# Query Rephrasing Techniques Demo

This notebook demonstrates different query rephrasing techniques used in retrieval systems to improve search quality and relevance.  

## Overview

We'll explore four main query processing techniques:

**Query Expansion** – Add synonyms, related terms, or contextual entities  
**Query Decomposition** – Break compound queries into atomic sub-queries  
**Query Rewriting** – Make context-dependent queries standalone  
**Self-Querying** – Transform complex input into optimal search queries  

In [None]:
# Import required modules
from langchain.prompts import PromptTemplate
from retrieval_playground.src.pre_retrieval.query_rephrasing import (
    expand_query,
    decompose_query,
    rewrite_query,
    self_query,
    QUERY_EXAMPLES
)

## 1. Query Expansion 

**Purpose**: Expand queries by replacing abbreviations, adding context, or enriching with domain-specific terms.

**When to use**: 
- Queries contain abbreviations or acronyms
- Queries are too broad or vague
- Queries lack domain-specific terms
- Queries are incomplete questions or direct phrases


In [None]:
QUERY_EXPANSION_TEMPLATE = PromptTemplate(
    input_variables=["query"],
        template="""
Given the query below, decide whether it needs expansion.  

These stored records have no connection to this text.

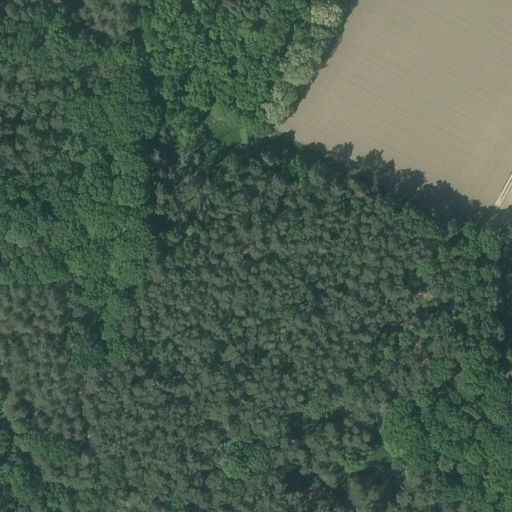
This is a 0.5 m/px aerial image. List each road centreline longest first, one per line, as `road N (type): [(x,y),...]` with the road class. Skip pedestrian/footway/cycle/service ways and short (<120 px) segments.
road 1 (track): [(483,230),(59,270)]
road 2 (track): [(143,26),(144,261)]
road 3 (track): [(59,270),(90,446)]
road 4 (track): [(222,511),(262,446),(319,476),(352,472)]
road 5 (track): [(201,511),(90,446)]
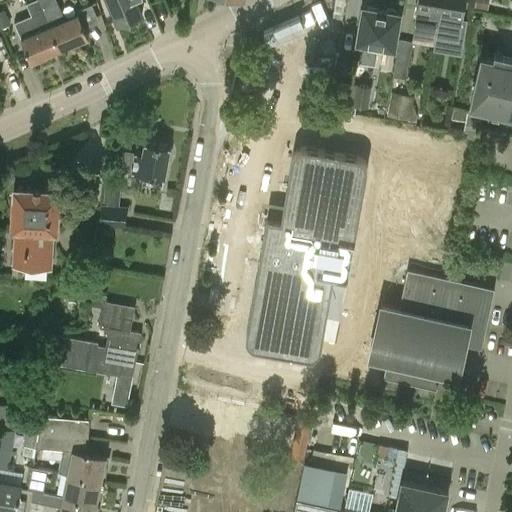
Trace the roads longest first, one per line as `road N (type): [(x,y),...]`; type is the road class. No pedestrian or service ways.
road 1 (residential): [(136,511),(213,85),(197,37)]
road 2 (tertiary): [(0,128),(197,37)]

Expand the query if any of the following apply:  
- It contains abbreviations or acronyms → replace them with their full forms.  
- It is too broad or vague → add minimal context to make it retrieval-ready.  
- It lacks domain-specific terms that are typically associated with the topic → enrich with relevant context.  
- It is just a direct phrase or incomplete question → reframe it into a clear query/question suitable for retrieval.  

If none of these apply, return the query exactly as it is.  

The output should be a natural search query suitable for retrieval.  
Do not include explanations, just return the final query text.  

Query: {query}  
Output:
"""
)


print("=" * 60)
print("QUERY EXPANSION EXAMPLES")
print("=" * 60)

expansion_examples = QUERY_EXAMPLES["expansion"]

for i, example in enumerate(expansion_examples, 1):
    query = example["query"]
    print(f"\n{i}. Original Query:")
    print(f"   '{query}'")
    
    try:
        expanded = expand_query(query)
        print(f"\n   Expanded Query:")
        print(f"   '{expanded}'")
    except Exception as e:
        print(f"   Error: {e}")
    
    print("-" * 40)

## 2. Query Decomposition

**Purpose**: Break down complex queries with multiple intents into smaller, atomic sub-queries.

**When to use**:
- Queries contain multiple questions or intents
- Compound queries that can be better answered separately
- Complex queries that need to be processed independently


In [None]:
QUERY_DECOMPOSITION_TEMPLATE = PromptTemplate(
    input_variables=["query"],
    template="""
Given the query below, check if it contains multiple intents or compound questions.  
- If it does, break it down into smaller, atomic sub-queries.  
- Each sub-query must be an independent, standalone query that can be retrieved without relying on the others.  
- If not, return the query inside a single-item list.  

Return only a valid Python list of sub-queries.  

Query: {query}  
Output:
"""
)

print("=" * 60)
print("QUERY DECOMPOSITION EXAMPLES")
print("=" * 60)

decomposition_examples = QUERY_EXAMPLES["decomposition"]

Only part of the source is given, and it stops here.